The “Abundance Matching Box for the Epoch of Reionization” (AMBER, Trac et al. 2022) is an entirely different approach for modeling cosmic dawn. It is based on an “abundance matching” hypothesis that there exists a monotonic relation between a base field \(\beta (\mathbf {x})\) and the reionization-redshift field at a given location \(z_\mathrm{rei}(\mathbf {x})\) (see, e.g., the left panel of Fig. 11). The functional form of \(z_\mathrm{rei}(\beta )\) can be deduced from the assumed ionization history.

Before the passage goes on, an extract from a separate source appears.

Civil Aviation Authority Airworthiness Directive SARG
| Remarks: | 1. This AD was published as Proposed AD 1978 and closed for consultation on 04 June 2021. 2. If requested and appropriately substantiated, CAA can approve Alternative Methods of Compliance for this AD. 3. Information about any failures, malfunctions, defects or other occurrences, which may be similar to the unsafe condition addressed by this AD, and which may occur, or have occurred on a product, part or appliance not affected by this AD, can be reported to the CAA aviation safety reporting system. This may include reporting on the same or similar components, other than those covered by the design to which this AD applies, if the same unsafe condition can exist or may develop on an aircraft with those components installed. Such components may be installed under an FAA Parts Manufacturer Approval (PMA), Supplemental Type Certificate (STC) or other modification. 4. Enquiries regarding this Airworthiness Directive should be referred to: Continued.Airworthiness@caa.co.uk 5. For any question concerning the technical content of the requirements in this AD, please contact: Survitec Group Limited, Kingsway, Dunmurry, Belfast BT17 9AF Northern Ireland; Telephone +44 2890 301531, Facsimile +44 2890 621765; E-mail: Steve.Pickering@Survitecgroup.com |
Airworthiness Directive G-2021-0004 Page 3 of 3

The accuracy of such an ansatz depends critically on the choice for the base field \(\beta (\mathbf {x})\). Trac et al. (2022) showed that using density as the base field is a poor choice, a conclusion that is generally consistent with our discussion in Sect. 5.3. A much better choice for \(\beta \) is an approximation to the ionizing radiation field. The formal solution to the radiative transfer equation for the radiation angle-averaged intensity \(J_\nu \) is

$$\begin{aligned} J_\nu (\mathbf {x}) = \frac{a}{4\pi }\int d^3x_1 \frac{S_\nu (\mathbf {x}_1)}{(\mathbf {x}-\mathbf {x}_1)^2} e^{-\tau _\nu (\mathbf {x},\mathbf {x}_1)}, \end{aligned}$$
(49)

where \(S_\nu \) is the source function and the \(1/(4\pi r^2)\) term is the inverse-square law for the flux. Since this equation is not a convolution, it cannot be easily evaluated on an arbitrary mesh or particle distribution and would require using some of the methods for solving the radiative transfer equation discussed in Sect. 3.1.

There is, however, an ansatz that permits a fast – O(N) or \(O(N\log N)\) – evaluation for an arbitrary set of N target points \(\mathbf {x}\), and which, on average, gives the correct value for the radiation field:

$$\begin{aligned} \tau _\nu (\mathbf {x},\mathbf {x}_1) \rightarrow \frac{1}{\lambda _\mathrm{mfp}(\nu )}\Vert \mathbf {x}-\mathbf {x}_1\Vert . \end{aligned}$$

Equation (49) then becomes a convolution,

$$\begin{aligned} J_\nu (\mathbf {x}) = \frac{a}{4\pi }\int d^3x_1 \frac{S_\nu (\mathbf {x}_1) }{(\mathbf {x}-\mathbf {x}_1)^2} e^{-\frac{\Vert \mathbf {x}-\mathbf {x}_1\Vert }{\lambda _\mathrm{mfp}(\nu )}}, \end{aligned}$$
(50)

which can be solved in O(N) operations for N spatial locations.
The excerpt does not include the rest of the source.